The DAGs folder is the prefix throughout the S3 bucket the place your DAG file needs to be positioned.
- Add your edited file there.
- Open the Amazon MWAA console to substantiate that the DAG seems within the desk.
Run the DAG
To run the DAG, full the next steps:
- Select from the next choices:
- Set off DAG – This causes yesterday’s knowledge for use as the info to course of
- Set off DAG w/ config – With this feature, you may go in a unique date, doubtlessly for backfills, which is retrieved utilizing
dag_run.conf
within the DAG code after which handed into the AWS Glue job as a parameter
The next screenshot exhibits the extra configuration choices when you select Set off DAG w/ config.
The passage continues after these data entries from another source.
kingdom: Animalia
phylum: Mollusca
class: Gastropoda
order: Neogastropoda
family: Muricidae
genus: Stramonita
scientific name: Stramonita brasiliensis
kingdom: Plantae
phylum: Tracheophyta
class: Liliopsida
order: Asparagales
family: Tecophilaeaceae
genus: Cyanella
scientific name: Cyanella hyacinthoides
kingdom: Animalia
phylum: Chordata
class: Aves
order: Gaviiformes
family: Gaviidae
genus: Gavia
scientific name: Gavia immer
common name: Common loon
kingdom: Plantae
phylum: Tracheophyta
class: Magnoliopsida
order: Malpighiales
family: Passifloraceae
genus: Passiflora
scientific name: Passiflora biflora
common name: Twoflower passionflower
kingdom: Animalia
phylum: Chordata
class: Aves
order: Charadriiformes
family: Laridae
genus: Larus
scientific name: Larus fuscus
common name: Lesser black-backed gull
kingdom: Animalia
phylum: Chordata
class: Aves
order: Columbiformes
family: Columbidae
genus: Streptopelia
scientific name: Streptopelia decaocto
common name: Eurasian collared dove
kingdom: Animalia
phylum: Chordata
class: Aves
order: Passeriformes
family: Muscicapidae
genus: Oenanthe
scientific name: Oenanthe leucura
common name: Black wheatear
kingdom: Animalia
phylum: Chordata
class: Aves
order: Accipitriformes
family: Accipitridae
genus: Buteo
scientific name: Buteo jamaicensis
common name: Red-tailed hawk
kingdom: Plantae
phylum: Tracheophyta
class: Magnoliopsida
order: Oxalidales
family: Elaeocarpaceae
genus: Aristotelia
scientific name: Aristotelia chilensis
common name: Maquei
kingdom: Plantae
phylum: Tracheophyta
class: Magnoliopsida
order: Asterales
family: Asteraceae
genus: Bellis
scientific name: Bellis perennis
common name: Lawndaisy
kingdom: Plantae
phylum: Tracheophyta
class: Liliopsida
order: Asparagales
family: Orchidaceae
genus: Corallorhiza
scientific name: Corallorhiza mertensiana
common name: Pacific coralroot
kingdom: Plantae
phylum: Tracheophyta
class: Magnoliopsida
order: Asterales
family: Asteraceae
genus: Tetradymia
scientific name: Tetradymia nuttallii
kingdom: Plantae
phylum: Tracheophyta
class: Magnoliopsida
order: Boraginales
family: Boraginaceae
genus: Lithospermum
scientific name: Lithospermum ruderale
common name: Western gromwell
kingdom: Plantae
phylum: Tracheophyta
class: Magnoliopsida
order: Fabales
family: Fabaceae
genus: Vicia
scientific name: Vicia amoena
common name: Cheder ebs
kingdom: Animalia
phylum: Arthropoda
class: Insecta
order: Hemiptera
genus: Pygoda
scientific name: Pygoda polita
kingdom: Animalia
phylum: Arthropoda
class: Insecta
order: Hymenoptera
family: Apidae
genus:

- Monitor the DAG because it runs.
- When the DAG is full, open the run’s particulars.
On the appropriate pane, you may view the logs, or select Job Occasion Particulars for a full view.
- View the AWS Glue job output logs in Amazon MWAA with out utilizing the AWS Glue console because of the
GlueJobOperator
verbose flag.
The AWS Glue job can have written outcomes to the output desk you specified.
- Question this desk through Athena to substantiate it was profitable.
Abstract
Amazon MWAA now supplies a single place to trace AWS Glue job standing and lets you use the Airflow console as the one pane of glass for job orchestration and well being administration. On this put up, we walked by means of the steps to orchestrate AWS Glue jobs through Airflow utilizing GlueJobOperator
. With the brand new observability enhancements, you may seamlessly troubleshoot AWS Glue jobs in a unified expertise. We additionally demonstrated the way to improve your Amazon MWAA surroundings to a suitable model, replace dependencies, and alter the IAM position coverage accordingly.
For extra details about widespread troubleshooting steps, seek advice from Troubleshooting: Creating and updating an Amazon MWAA surroundings. For in-depth particulars of migrating to an Amazon MWAA surroundings, seek advice from Upgrading from 1.10 to 2. To study concerning the open-source code modifications for elevated observability of AWS Glue jobs within the Airflow Amazon supplier package deal, seek advice from the relay logs from AWS Glue jobs.
Lastly, we advocate visiting the AWS Massive Information Weblog for different materials on analytics, ML, and knowledge governance on AWS.
In regards to the Authors
Rushabh Lokhande is a Information & ML Engineer with the AWS Skilled Companies Analytics Follow. He helps clients implement huge knowledge, machine studying, and analytics options. Outdoors of labor, he enjoys spending time with household, studying, working, and golf.
Ryan Gomes is a Information & ML Engineer with the AWS Skilled Companies Analytics Follow. He’s keen about serving to clients obtain higher outcomes by means of analytics and machine studying options within the cloud. Outdoors of labor, he enjoys health, cooking, and spending high quality time with family and friends.
Vishwa Gupta is a Senior Information Architect with the AWS Skilled Companies Analytics Follow. He helps clients implement huge knowledge and analytics options. Outdoors of labor, he enjoys spending time with household, touring, and making an attempt new meals.